Remember that the reason you were considering putting SSDs in the storage array is the existing cache isn’t performing and the disks are running at full utilization. By implication this means the disks are running out of IOPs not bandwidth, so there still should be capacity for pref-etching from the SSDs, or maybe not? Remember, if the access patterns were such that IOs weren't pre-fetchable in the first place, then you are still going to take large latency hits at the start of every access to be loaded in the SSDs. If you are lucky you will be performing large accesses to allow some amortization of the access cost, but you must be reading multiple megabytes to overcome the pre-fetch cost. And if you are reading multiple megabytes sequentially then you probably didn't need the SSDs in the first place.
It is also likely that your SSD, like some PCIe cards, has its own internal RAID because it is possible for entire blocks to fail and on rare occasion even entire NAND die. Despite all the fancy feature names and white papers predicting ominous consequences if you don't use a specific vendor drives with their Super Extra Special Enterprise Strength Enhanced Storage Enabled Safety Engine aka (SE)^5 (tm), recovering from failed flash blocks is little different than remapping failing disk sectors which disk drives have been doing for decades. At Violin, we have a whole host of mechanisms designed to ensure every piece of data you give us is protected as one would expect from a piece of enterprise storage equipment.
But back to the beginning, the SSD has no idea if it is being used in a RAIDed array or not and must implement its own internal RAID to recover from such failures to provide the sort of data protection required for enterprise storage. So like the PCIe card, when you use the SSD in a RAIDed storage array you are paying twice for RAID.
Another issue is disks only have a limited amount of remapping space available and most arrays controllers are designed to handle a head crash in a disk where all the bad sectors are in the same place. They aren't designed to deal with a drive that can suddenly have thousands, or even millions bad sectors appear randomly all over a drive. Unlike a head crash where all the bad sectors are in the same place, when a block, or worse a whole flash die fails it will contain sectors with logical block address spread over the whole address range.
Like the PCIe card is to the server, the SSD is really is just an expensive way to try boost the cache performance of an enterprise disk array and provide the incumbents an incremental introduction to the capabilities of solid state while maintain their existing profit margins and data center footprint.

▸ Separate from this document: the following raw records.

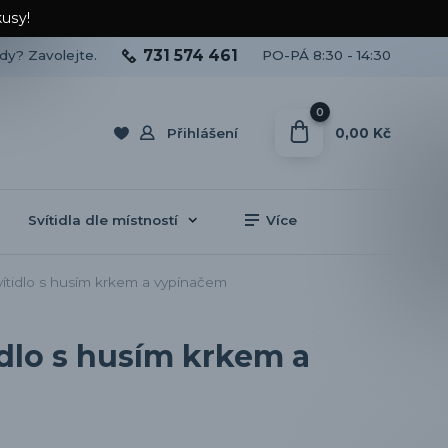
kusy!
731 574 461
ady? Zavolejte.
PO-PÁ 8:30 - 14:30
0
0,00 Kč
Přihlášení
Svítidla dle místností
Více
tidlo s husím krkem a vypínačem
dlo s husím krkem a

If one were to take the next logical step – the flash Memory Array (Violin 3000 & 6000) is a “ground up” design to aggregate flash in most economical and reliable way to provide a path to low latency “memory speed” performance in a footprint measured in 3RU (rack units) rather than multiple racks of short stroked hard disks.
Putting SSDs in legacy arrays is just like putting a race car engine in a minivan, the only bang you are likely to get for your buck is the sound of the under-built transmission exploding the first time you step on the gas.